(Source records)
········

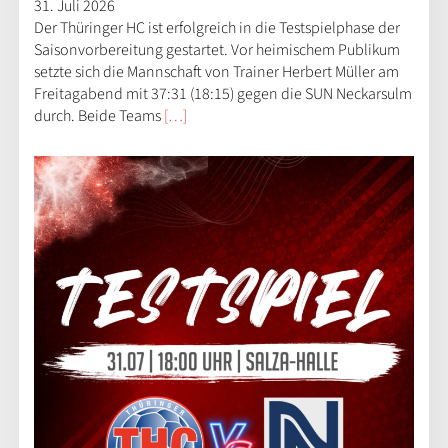
31. Juli 2026
Der Thüringer HC ist erfolgreich in die Testspielphase der
Saisonvorbereitung gestartet. Vor heimischem Publikum
setzte sich die Mannschaft von Trainer Herbert Müller am
Freitagabend mit 37:31 (18:15) gegen die SUN Neckarsulm
durch. Beide Teams
[…]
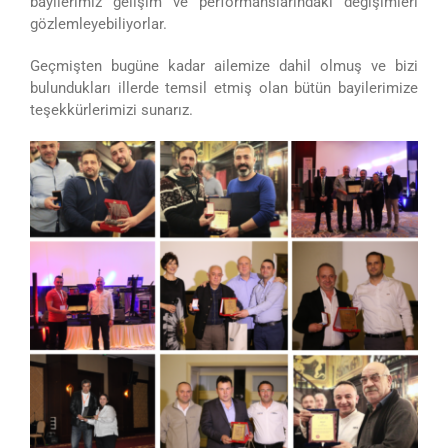
bayilerimiz gelişim ve performanslarındaki değişimleri
gözlemleyebiliyorlar.
Geçmişten bugüne kadar ailemize dahil olmuş ve bizi
bulundukları illerde temsil etmiş olan bütün bayilerimize
teşekkürlerimizi sunarız.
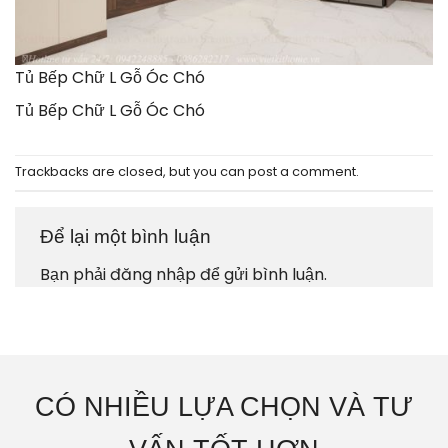
Tủ Bếp Chữ L Gỗ Óc Chó
Tủ Bếp Chữ L Gỗ Óc Chó
Trackbacks are closed, but you can
post a comment
.
Để lại một bình luận
Bạn phải
đăng nhập
để gửi bình luận.
CÓ NHIỀU LỰA CHỌN VÀ TƯ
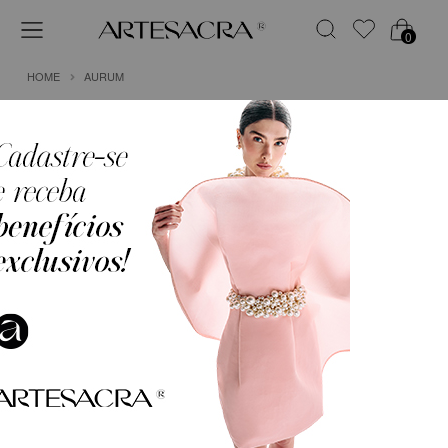
0
HOME
AURUM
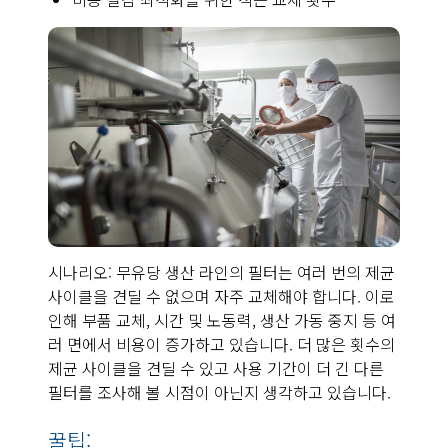
시나리오: 무유당 생산 라인의 필터는 여러 번의 제균
사이클을 견딜 수 없으며 자주 교체해야 합니다. 이로
인해 부품 교체, 시간 및 노동력, 생산 가동 중지 등 여
러 면에서 비용이 증가하고 있습니다. 더 많은 횟수의
제균 사이클을 견딜 수 있고 사용 기간이 더 긴 다른
필터를 조사해 볼 시점이 아닌지 생각하고 있습니다.
꿀팁:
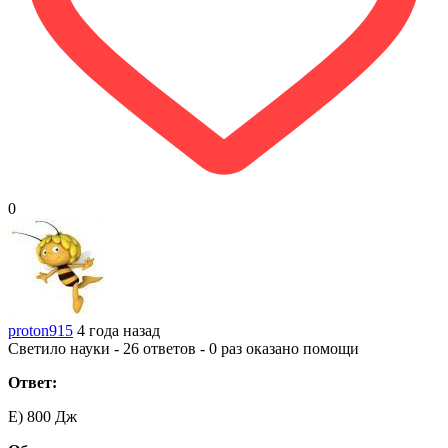
0
proton915
4 года назад
Светило науки - 26 ответов - 0 раз оказано помощи
Ответ:
E) 800 Дж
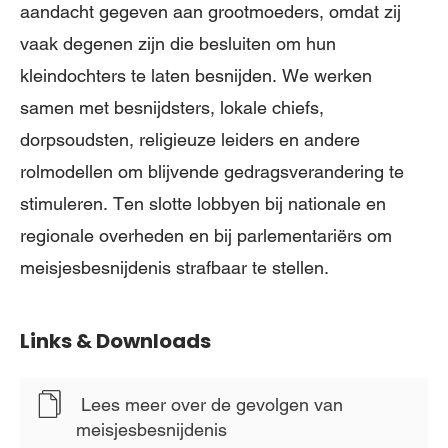
aandacht gegeven aan grootmoeders, omdat zij
vaak degenen zijn die besluiten om hun
kleindochters te laten besnijden. We werken
samen met besnijdsters, lokale chiefs,
dorpsoudsten, religieuze leiders en andere
rolmodellen om blijvende gedragsverandering te
stimuleren. Ten slotte lobbyen bij nationale en
regionale overheden en bij parlementariërs om
meisjesbesnijdenis strafbaar te stellen.
Links & Downloads
Lees meer over de gevolgen van
meisjesbesnijdenis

········

In the answer, the entries should be restated verbatim, with all pictures omitted.

Output for this exercise:
31. Juli 2026
Der Thüringer HC ist erfolgreich in die Testspielphase der
Saisonvorbereitung gestartet. Vor heimischem Publikum
setzte sich die Mannschaft von Trainer Herbert Müller am
Freitagabend mit 37:31 (18:15) gegen die SUN Neckarsulm
durch. Beide Teams
[…]
bayilerimiz gelişim ve performanslarındaki değişimleri
gözlemleyebiliyorlar.
Geçmişten bugüne kadar ailemize dahil olmuş ve bizi
bulundukları illerde temsil etmiş olan bütün bayilerimize
teşekkürlerimizi sunarız.
Tủ Bếp Chữ L Gỗ Óc Chó
Tủ Bếp Chữ L Gỗ Óc Chó
Trackbacks are closed, but you can
post a comment
.
Để lại một bình luận
Bạn phải
đăng nhập
để gửi bình luận.
CÓ NHIỀU LỰA CHỌN VÀ TƯ
0
HOME
AURUM
시나리오: 무유당 생산 라인의 필터는 여러 번의 제균
사이클을 견딜 수 없으며 자주 교체해야 합니다. 이로
인해 부품 교체, 시간 및 노동력, 생산 가동 중지 등 여
러 면에서 비용이 증가하고 있습니다. 더 많은 횟수의
제균 사이클을 견딜 수 있고 사용 기간이 더 긴 다른
필터를 조사해 볼 시점이 아닌지 생각하고 있습니다.
꿀팁:
0
proton915
4 года назад
Светило науки - 26 ответов - 0 раз оказано помощи
Ответ:
E) 800 Дж
aandacht gegeven aan grootmoeders, omdat zij
vaak degenen zijn die besluiten om hun
kleindochters te laten besnijden. We werken
samen met besnijdsters, lokale chiefs,
dorpsoudsten, religieuze leiders en andere
rolmodellen om blijvende gedragsverandering te
stimuleren. Ten slotte lobbyen bij nationale en
regionale overheden en bij parlementariërs om
meisjesbesnijdenis strafbaar te stellen.
Links & Downloads
Lees meer over de gevolgen van
meisjesbesnijdenis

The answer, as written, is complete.